GrowOVER: How Can LLMs Adapt to Growing Real-World Knowledge?
Dayoon Ko, Jinyoung Kim, Hahyeon Choi, Gunhee Kim
TL;DR
GrowOVER introduces dynamic QA and dialogue benchmarks (GrowOVER-QA and GrowOVER-Dialogue) that track the evolution of knowledge using annotated evidence text. It also presents RiLM, a training-free retrieval-interactive framework where an LLM evaluates its answers and guides re-retrieval through a certainty classifier and adaptive retrieval.
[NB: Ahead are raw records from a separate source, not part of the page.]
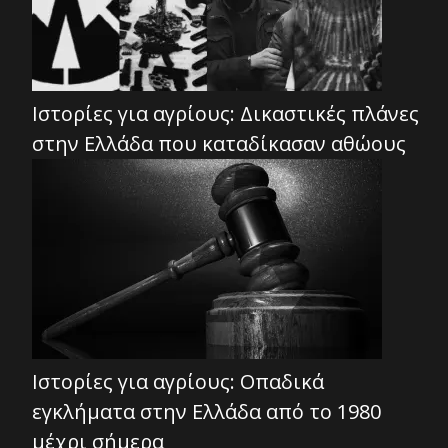
Ιστορίες για αγρίους: Δικαστικές πλάνες
στην Ελλάδα που καταδίκασαν αθώους
Ιστορίες για αγρίους: Οπαδικά
εγκλήματα στην Ελλάδα από το 1980
μέχρι σήμερα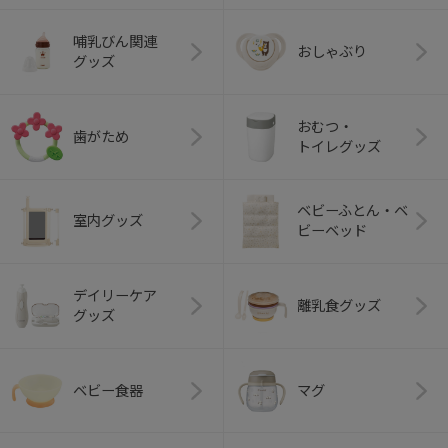
哺乳びん関連
おしゃぶり
グッズ
おむつ・
歯がため
トイレグッズ
ベビーふとん・ベ
室内グッズ
ビーベッド
デイリーケア
離乳食グッズ
グッズ
ベビー食器
マグ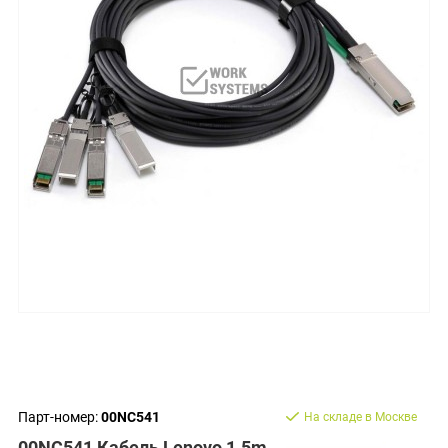
Парт-номер:
00NC541
На складе в Москве
00NC541 Кабель Lenovo 1.5m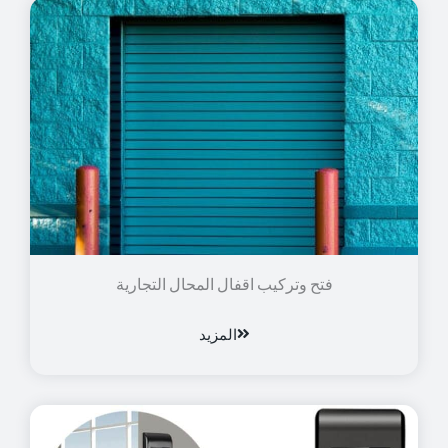
فتح وتركيب اقفال المحال التجارية
المزيد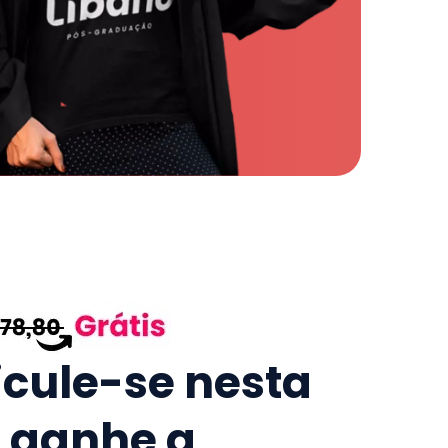
icule-se nesta
e ganhe a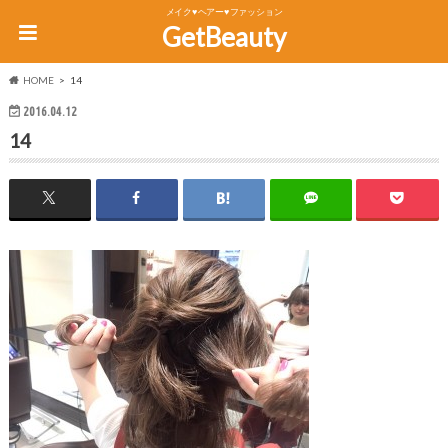
メイク♥ヘアー♥ファッション
GetBeauty
HOME
14
2016.04.12
14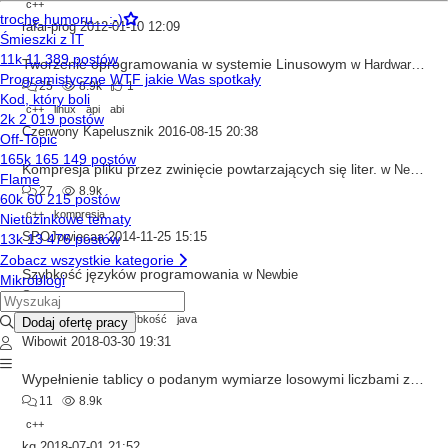
c++
rafal-prog
2012-01-10 12:09
Tworzenie oprogramowania w systemie Linusowym
w
Hardware/Software
25
8.9k
1
c++
linux
api
abi
Czerwony Kapelusznik
2016-08-15 20:38
Kompresja pliku przez zwinięcie powtarzających się liter.
w
Newbie
27
8.9k
c++
kompresja
SPOJowiecaa
2014-11-25 15:15
Szybkość języków programowania
w
Newbie
19
8.9k
c#
c++
python
szybkość
java
Wibowit
2018-03-30 19:31
Wypełnienie tablicy o podanym wymiarze losowymi liczbami z zadanego przedziału
11
8.9k
c++
kq
2018-07-01 21:52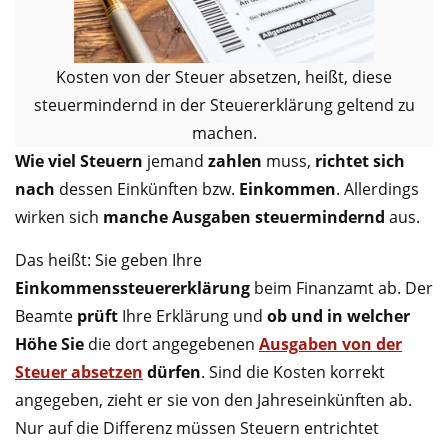
Kosten von der Steuer absetzen, heißt, diese
steuermindernd in der Steuererklärung geltend zu
machen.
Wie viel Steuern
jemand
zahlen
muss,
richtet sich
nach
dessen Einkünften bzw.
Einkommen
. Allerdings
wirken sich
manche Ausgaben steuermindernd
aus.
Das heißt: Sie geben Ihre
Einkommenssteuererklärung
beim Finanzamt ab. Der
Beamte
prüft
Ihre Erklärung und
ob und in welcher
Höhe Sie
die dort angegebenen
Ausgaben von der
Steuer absetzen
dürfen
. Sind die Kosten korrekt
angegeben, zieht er sie von den Jahreseinkünften ab.
Nur auf die Differenz müssen Steuern entrichtet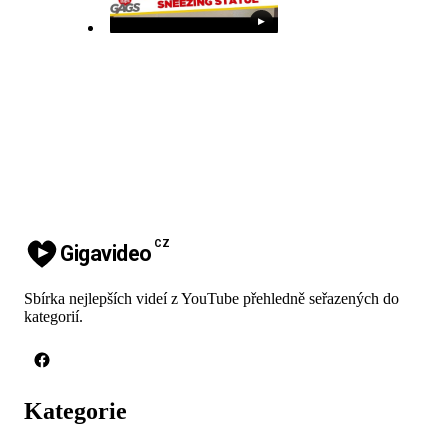
▶
CZ
Gigavideo
Sbírka nejlepších videí z YouTube přehledně seřazených do
kategorií.
Kategorie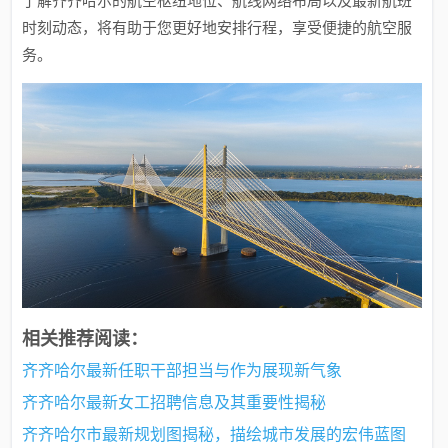
了解齐齐哈尔的航空枢纽地位、航线网络布局以及最新航班
时刻动态，将有助于您更好地安排行程，享受便捷的航空服
务。
相关推荐阅读：
齐齐哈尔最新任职干部担当与作为展现新气象
齐齐哈尔最新女工招聘信息及其重要性揭秘
齐齐哈尔市最新规划图揭秘，描绘城市发展的宏伟蓝图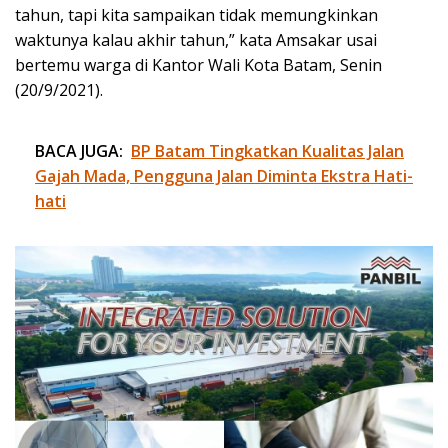
tahun, tapi kita sampaikan tidak memungkinkan
waktunya kalau akhir tahun,” kata Amsakar usai
bertemu warga di Kantor Wali Kota Batam, Senin
(20/9/2021).
BACA JUGA:
BP Batam Tingkatkan Kualitas Jalan
Gajah Mada, Pengguna Jalan Diminta Ekstra Hati-
hati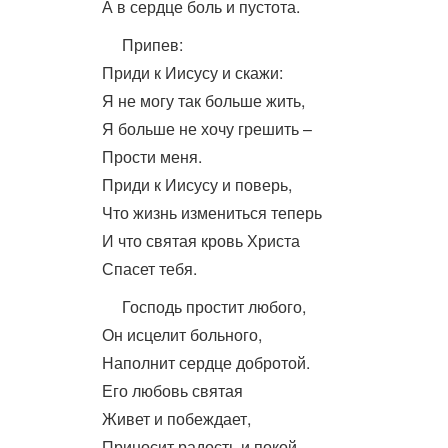
А в сердце боль и пустота.
Припев:
Приди к Иисусу и скажи:
Я не могу так больше жить,
Я больше не хочу грешить –
Прости меня.
Приди к Иисусу и поверь,
Что жизнь измениться теперь
И что святая кровь Христа
Спасет тебя.
Господь простит любого,
Он исцелит больного,
Наполнит сердце добротой.
Его любовь святая
Живет и побеждает,
Приносит радость и покой.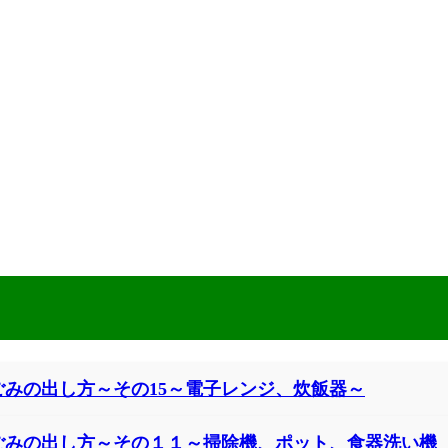
ごみの出し方～その15～電子レンジ、炊飯器～
ごみの出し方～その１１～掃除機、ポット、食器洗い機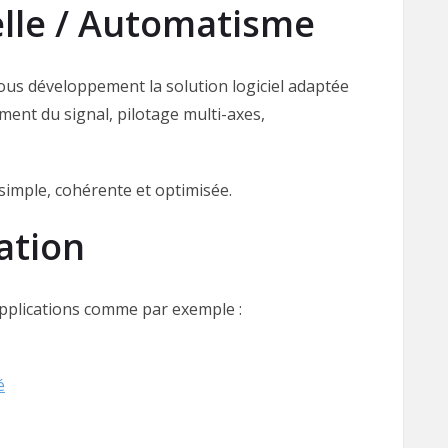
elle / Automatisme
nous développement la solution logiciel adaptée
ement du signal, pilotage multi-axes,
imple, cohérente et optimisée.
ation
plications comme par exemple :
é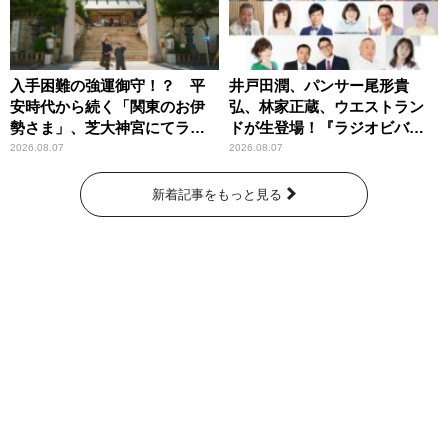
入手困難の強運御守！？ 平
井戸田潤、パンサー尾形貴
安時代から続く「関東のお伊
弘、林家正蔵、ウエストラン
勢さま」、芝大神宮にてラン
ドが生登場！『ラジオビバリ
パンプスが合格祈願！
ー昼ズ』
2026.08.07
2026.08.07
新着記事をもっと見る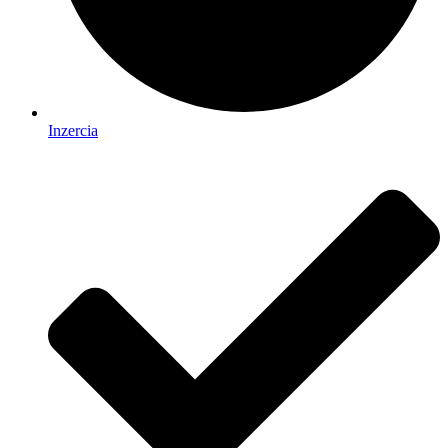
Inzercia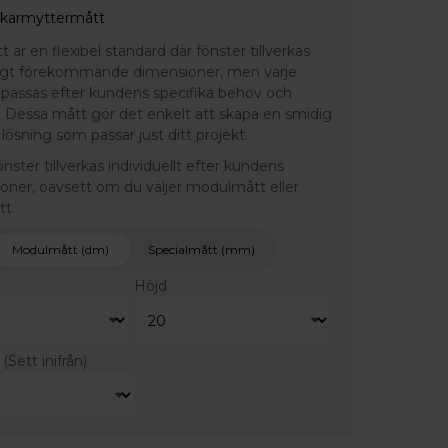
 karmyttermått
är en flexibel standard där fönster tillverkas
ligt förekommande dimensioner, men varje
npassas efter kundens specifika behov och
 Dessa mått gör det enkelt att skapa en smidig
lösning som passar just ditt projekt.
fönster tillverkas individuellt efter kundens
ioner, oavsett om du väljer modulmått eller
tt.
Modulmått (dm)
Specialmått (mm)
Höjd
r
(Sett inifrån)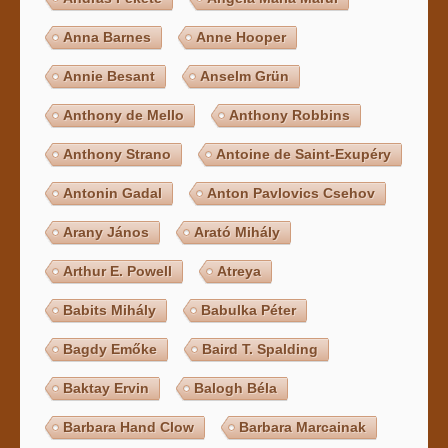
Anna Barnes
Anne Hooper
Annie Besant
Anselm Grün
Anthony de Mello
Anthony Robbins
Anthony Strano
Antoine de Saint-Exupéry
Antonin Gadal
Anton Pavlovics Csehov
Arany János
Arató Mihály
Arthur E. Powell
Atreya
Babits Mihály
Babulka Péter
Bagdy Emőke
Baird T. Spalding
Baktay Ervin
Balogh Béla
Barbara Hand Clow
Barbara Marcainak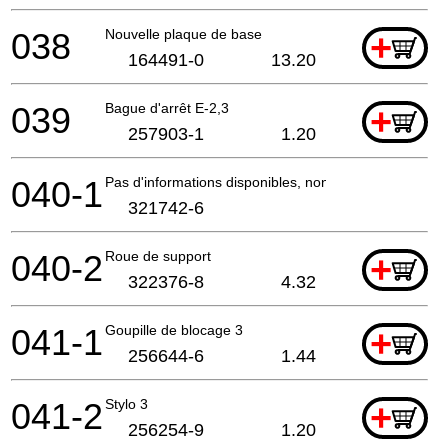
038
Nouvelle plaque de base
+
164491-0
13.20
039
Bague d'arrêt E-2,3
+
257903-1
1.20
040-1
Pas d'informations disponibles, non commandable
321742-6
040-2
Roue de support
+
322376-8
4.32
041-1
Goupille de blocage 3
+
256644-6
1.44
041-2
Stylo 3
+
256254-9
1.20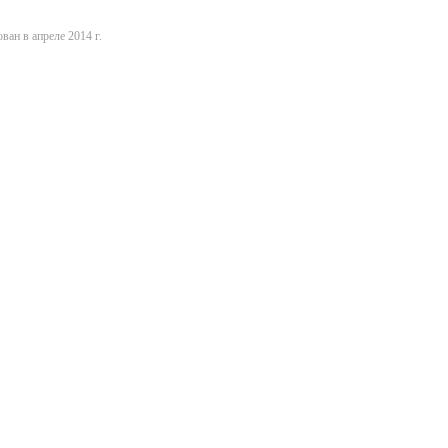
ван в апреле 2014 г.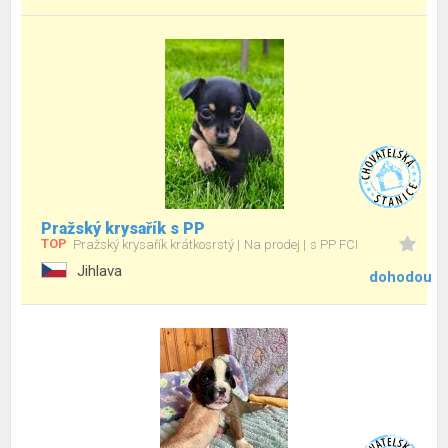
Pražský krysařík s PP
TOP
Pražský krysařík krátkosrstý
Na prodej
s PP FCI
Jihlava
dohodou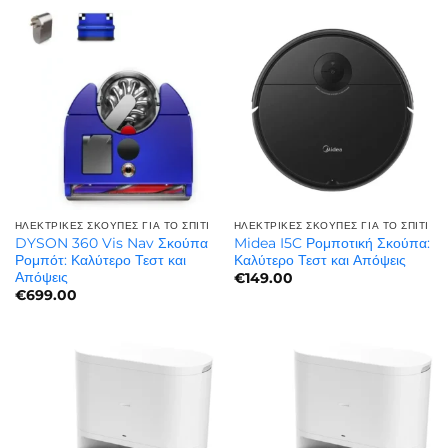
ΗΛΕΚΤΡΙΚΈΣ ΣΚΟΎΠΕΣ ΓΙΑ ΤΟ ΣΠΊΤΙ
ΗΛΕΚΤΡΙΚΈΣ ΣΚΟΎΠΕΣ ΓΙΑ ΤΟ ΣΠΊΤΙ
DYSON 360 Vis Nav Σκούπα
Midea I5C Ρομποτική Σκούπα:
Ρομπότ: Καλύτερο Τεστ και
Καλύτερο Τεστ και Απόψεις
Απόψεις
€
149.00
€
699.00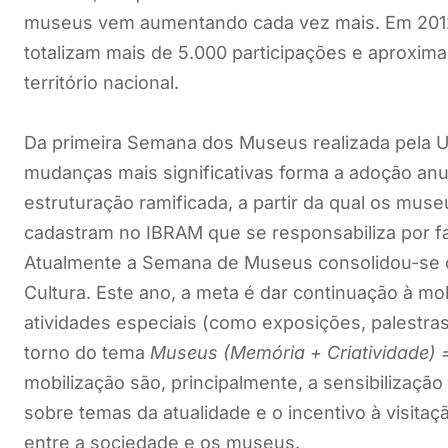
museus vem aumentando cada vez mais. Em 201
totalizam mais de 5.000 participações e aproxi
território nacional.
Da primeira Semana dos Museus realizada pela US
mudanças mais significativas forma a adoção anu
estruturação ramificada, a partir da qual os mu
cadastram no IBRAM que se responsabiliza por fa
Atualmente a Semana de Museus consolidou-se 
Cultura. Este ano, a meta é dar continuação à mo
atividades especiais (como exposições, palestras
torno do tema
Museus (Memória + Criatividade) 
mobilização são, principalmente, a sensibilizaç
sobre temas da atualidade e o incentivo à visita
entre a sociedade e os museus.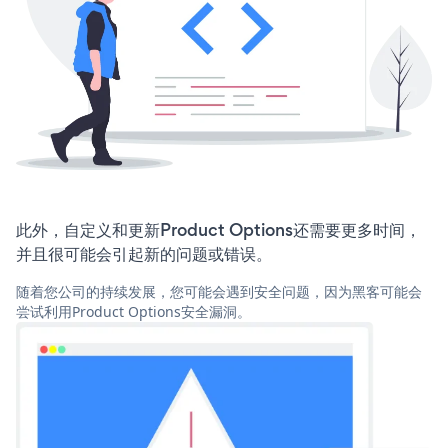
此外，自定义和更新Product Options还需要更多时间，
并且很可能会引起新的问题或错误。
随着您公司的持续发展，您可能会遇到安全问题，因为黑客可能会
尝试利用Product Options安全漏洞。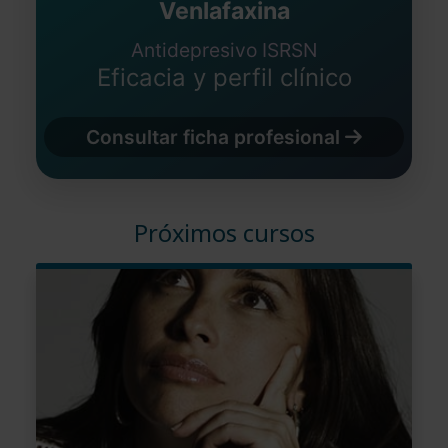
Venlafaxina
Antidepresivo ISRSN
Eficacia y perfil clínico
Consultar ficha profesional
Próximos cursos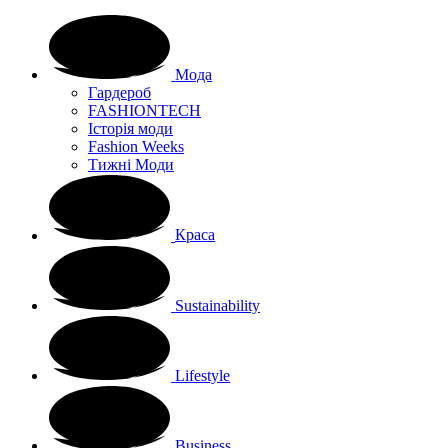
Мода
Гардероб
FASHIONTECH
Історія моди
Fashion Weeks
Тижні Моди
Краса
Sustainability
Lifestyle
Business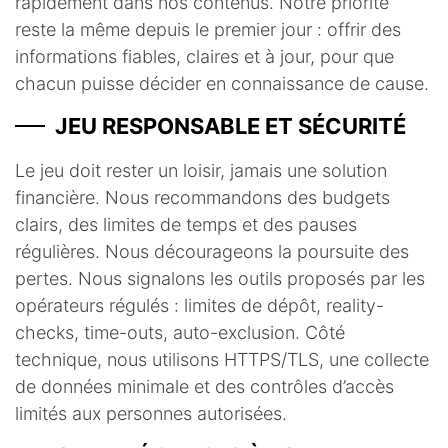
rapidement dans nos contenus. Notre priorité
reste la même depuis le premier jour : offrir des
informations fiables, claires et à jour, pour que
chacun puisse décider en connaissance de cause.
JEU RESPONSABLE ET SÉCURITÉ
Le jeu doit rester un loisir, jamais une solution
financière. Nous recommandons des budgets
clairs, des limites de temps et des pauses
régulières. Nous décourageons la poursuite des
pertes. Nous signalons les outils proposés par les
opérateurs régulés : limites de dépôt, reality-
checks, time-outs, auto-exclusion. Côté
technique, nous utilisons HTTPS/TLS, une collecte
de données minimale et des contrôles d’accès
limités aux personnes autorisées.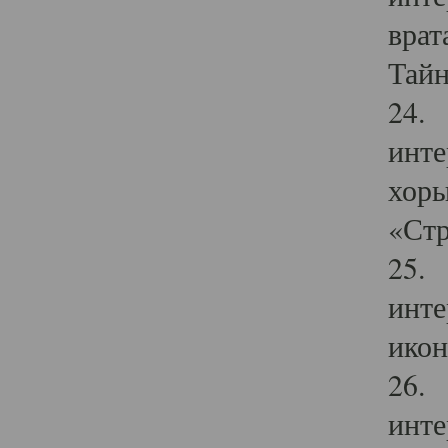
врат
Тайн
24. 
инте
хоры
«Стр
25. 
инте
икон
26. 
инте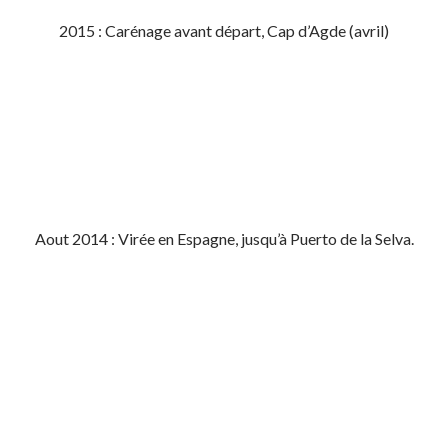
2015 : Carénage avant départ, Cap d’Agde (avril)
Aout 2014 : Virée en Espagne, jusqu’à Puerto de la Selva.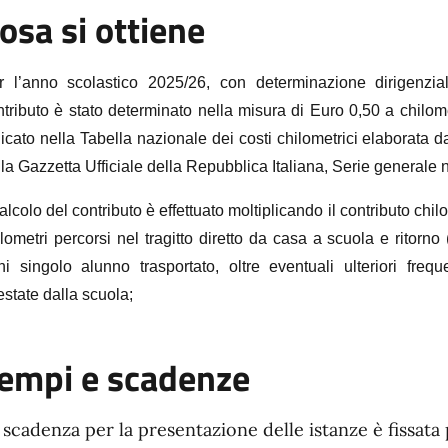
osa si ottiene
r l’anno scolastico 2025/26, con determinazione dirigenzia
ntributo è stato determinato nella misura di Euro 0,50 a chilo
icato nella Tabella nazionale dei costi chilometrici elaborata d
la Gazzetta Ufficiale della Repubblica Italiana, Serie generale 
calcolo del contributo è effettuato moltiplicando il contributo chi
lometri percorsi nel tragitto diretto da casa a scuola e ritorno
ni singolo alunno trasportato, oltre eventuali ulteriori fre
estate dalla scuola;
empi e scadenze
 scadenza per la presentazione delle istanze è fissata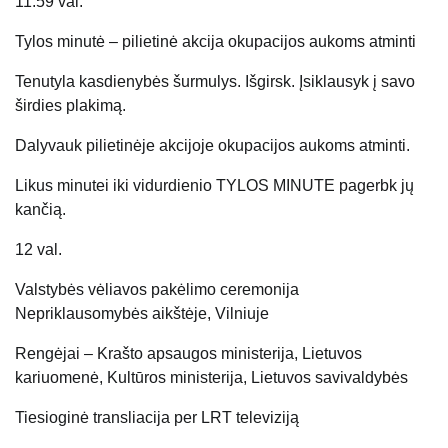
11.59 val.
Tylos minutė – pilietinė akcija okupacijos aukoms atminti
Tenutyla kasdienybės šurmulys. Išgirsk. Įsiklausyk į savo
širdies plakimą.
Dalyvauk pilietinėje akcijoje okupacijos aukoms atminti.
Likus minutei iki vidurdienio TYLOS MINUTE pagerbk jų
kančią.
12 val.
Valstybės vėliavos pakėlimo ceremonija
Nepriklausomybės aikštėje, Vilniuje
Rengėjai – Krašto apsaugos ministerija, Lietuvos
kariuomenė, Kultūros ministerija, Lietuvos savivaldybės
Tiesioginė transliacija per LRT televiziją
Across extensive experiments, RiLM matches or rivals continuously trained LLMs, highlighting the potential of reinforcement from the model's own reliability signals to cope with knowledge changes. The work emphasizes the practical importance of dynamic benchmarks and retrieval-augmented strategies for maintaining accuracy in rapidly evolving domains.
Abstract
In the real world, knowledge is constantly evolving, which can render existing knowledge-based datasets outdated. This unreliability highlights the critical need for continuous updates to ensure both accuracy and relevance in knowledge-intensive tasks. To address this, we propose GrowOVER-QA and GrowOVER-Dialogue, dynamic open-domain QA and dialogue benchmarks that undergo a continuous cycle of updates, keeping pace with the rapid evolution of knowledge. Our research indicates that retrieval-augmented language models (RaLMs) struggle with knowledge that has not been trained on or recently updated. Consequently, we introduce a novel retrieval-interactive language model framework, where the language model evaluates and reflects on its answers for further re-retrieval. Our exhaustive experiments demonstrate that our training-free framework significantly improves upon existing methods, performing comparably to or even surpassing continuously trained language models.